Opinion
Decided January 21, 1972.
Appeal from Municipal Court of Rochelle Park
Mr. Vincent Sharkey, Assistant Prosecutor, for plaintiff ( Mr. George F. Kugler, Jr., Attorney General of New Jersey, attorney).
Mr. David Solomon for defendant ( Mr. Jacob Friedland, attorney).
Defendant appeals pursuant to R. 3:23 from his conviction in the Municipal Court of Rochelle Park for violation of N.J. S.A. 39:4-49.1. Prior to commencement of trial in this court defendant moved to dismiss the complaint, and the facts have been stipulated for the purpose of this motion.
On August 8, 1971 defendant was operating a motor vehicle on Route 17 in Rochelle Park. The vehicle was stopped by a police officer and, upon a search of its contents, a quantity of marihuana was found in a sneaker lying under the front seat.
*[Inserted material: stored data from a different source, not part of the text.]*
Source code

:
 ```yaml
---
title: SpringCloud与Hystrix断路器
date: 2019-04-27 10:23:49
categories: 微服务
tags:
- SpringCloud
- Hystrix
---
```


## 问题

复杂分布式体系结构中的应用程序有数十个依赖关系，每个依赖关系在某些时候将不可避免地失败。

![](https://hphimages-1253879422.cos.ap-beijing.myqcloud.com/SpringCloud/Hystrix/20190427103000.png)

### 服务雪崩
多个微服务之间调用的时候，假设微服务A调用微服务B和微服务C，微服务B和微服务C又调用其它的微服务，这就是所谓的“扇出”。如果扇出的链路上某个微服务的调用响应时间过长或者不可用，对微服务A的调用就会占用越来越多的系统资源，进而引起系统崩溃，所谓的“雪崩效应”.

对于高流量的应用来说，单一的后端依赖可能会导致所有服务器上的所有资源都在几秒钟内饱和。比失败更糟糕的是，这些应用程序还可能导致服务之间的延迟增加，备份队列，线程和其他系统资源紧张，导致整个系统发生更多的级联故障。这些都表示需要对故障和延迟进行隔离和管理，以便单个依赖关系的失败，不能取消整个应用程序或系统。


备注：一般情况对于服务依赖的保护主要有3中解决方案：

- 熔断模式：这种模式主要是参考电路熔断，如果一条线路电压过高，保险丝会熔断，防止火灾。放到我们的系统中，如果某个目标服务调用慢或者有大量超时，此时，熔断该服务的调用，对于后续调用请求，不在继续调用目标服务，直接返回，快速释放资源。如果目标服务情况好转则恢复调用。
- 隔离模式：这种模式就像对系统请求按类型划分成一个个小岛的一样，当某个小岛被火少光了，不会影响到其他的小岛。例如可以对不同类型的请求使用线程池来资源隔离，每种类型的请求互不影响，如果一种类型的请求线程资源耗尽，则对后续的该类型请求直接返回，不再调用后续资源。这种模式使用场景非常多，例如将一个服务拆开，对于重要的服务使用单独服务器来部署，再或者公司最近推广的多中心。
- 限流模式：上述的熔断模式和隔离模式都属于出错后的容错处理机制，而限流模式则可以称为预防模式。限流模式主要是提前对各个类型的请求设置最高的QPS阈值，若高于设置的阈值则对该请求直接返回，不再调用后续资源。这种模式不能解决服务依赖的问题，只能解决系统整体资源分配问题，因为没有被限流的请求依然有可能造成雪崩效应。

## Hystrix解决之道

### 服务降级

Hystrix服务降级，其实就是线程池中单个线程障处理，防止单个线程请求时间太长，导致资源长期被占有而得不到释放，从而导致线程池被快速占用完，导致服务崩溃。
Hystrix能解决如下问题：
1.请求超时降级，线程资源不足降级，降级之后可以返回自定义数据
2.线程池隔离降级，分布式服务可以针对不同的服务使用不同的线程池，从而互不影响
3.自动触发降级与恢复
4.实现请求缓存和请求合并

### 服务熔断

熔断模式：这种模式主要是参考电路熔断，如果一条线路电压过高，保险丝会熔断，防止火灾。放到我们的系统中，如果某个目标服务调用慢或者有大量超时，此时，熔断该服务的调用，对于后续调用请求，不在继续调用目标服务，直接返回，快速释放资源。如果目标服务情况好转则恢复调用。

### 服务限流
A summons for violation of N.J.S.A. 39:4-49.1 was issued and, following a nontranscribed hearing in the municipal court, defendant was convicted.
N.J.S.A. 39:4-49.1 was enacted in 1964 and provides as follows:
No person shall operate a motor vehicle on any highway while knowingly having in his possession or in the motor vehicle any narcotic drug within the meaning of section 24:18-2 of the Revised Statutes or any amphetamine barbiturate, barbital, hypnotic or somnifacient drugs, tranquilizers or any prescription legend drug, unless obtained from, or on a valid written prescription of, a duly licensed physician, veterinarian or dentist.
A person who violates this section shall be fined not less than $50.00 and shall forthwith forfeit his right to operate a motor vehicle for a period of 2 years from the date of his conviction.
At the time the above statute was enacted, the Uniform Narcotic Drug Law (former N.J.S.A. 24:18-1 et seq.) was in effect in New Jersey, and section 2 (former N.J.S.A. 24:18-2) defined narcotic drugs as including "coca leaves, opium, marihuana and every substance not chemically distinguishable from them." In 1970 the Uniform Narcotic Drug Law was repealed and in its place the Legislature substituted the Controlled Dangerous Substances Act (N.J.S.A. 24:21-1 et seq.; L. 1970, c. 226). Under the Controlled Dangerous Substances Act marihuana has been excluded from the definition of a narcotic drug. See N.J.S.A. 24:21-2. However, the act contains no reference to N.J.S.A. 39:4-49.1, and the question is whether the new definition of narcotic drug as contained in the act is to be read into the cited section of the Motor Vehicle Act, it being apparent that marihuana does not fall within any other of the categories of proscribed drugs mentioned in the latter.
The Controlled Dangerous Substances Act was the final expression of a wide-ranging reform in the narcotic drug laws of this State. Its adoption was preceded by a legislative investigation extending over a period of many years, which included numerous reports filed by the Narcotic Drug Study Commission and legislative hearings. In the years immediately prior to its enactment, numerous writings had appeared in scientific as well as other sources on the subject of marihuana and its relationship to addictive drugs. The consensus of opinion was and continues to be that marihuana in the form usually available to and used by individuals in this country is not a narcotic drug and that its effects on the mind and the nervous system are substantially different from those caused by opium and cocaine and other derivatives. See, e.g., Report of the President's Commission on Law Enforcement and the Administration of Justice (1967); Weil, Zinberg Nelsen, "Clinical and Psychological Effects of Marihuana in Man," 162 SCIENCE 1234 (1968); Oursler, Marijuana — the Facts — the Truth, 35, 42-66, 206 (1968). It is readily apparent that the Legislature deliberately and intentionally removed marihuana from the narcotic drug classification and accorded to its use and possession a different treatment. Thus, under section 20 of the act (N.J.S.A. 24:21-20), the crime of possession of 25 grams or less of marihuana was downgraded to a disorderly person offense.
Following the enactment of the Controlled Dangerous Substances Act, the Legislature amended N.J.S.A. 39:4-50 so as to include within the reach of that section of the Motor Vehicle Act the operation of a motor vehicle while under the influence of "hallucinogenic drugs." L. 1971, c. 103. The amendment manifests a legislative recognition that marihuana is no longer classified as a narcotic drug and hence that an amendment was necessary to include marihuana within the reach of that section. If there was any residual intent on the part of the Legislature to continue marihuana within the definition of proscribed drugs under N.J.S.A. 39:4-49.1, certainly it would have accomplished that result when this amendment was adopted.
For the reasons hereinabove set forth, the motion to dismiss the complaint is granted.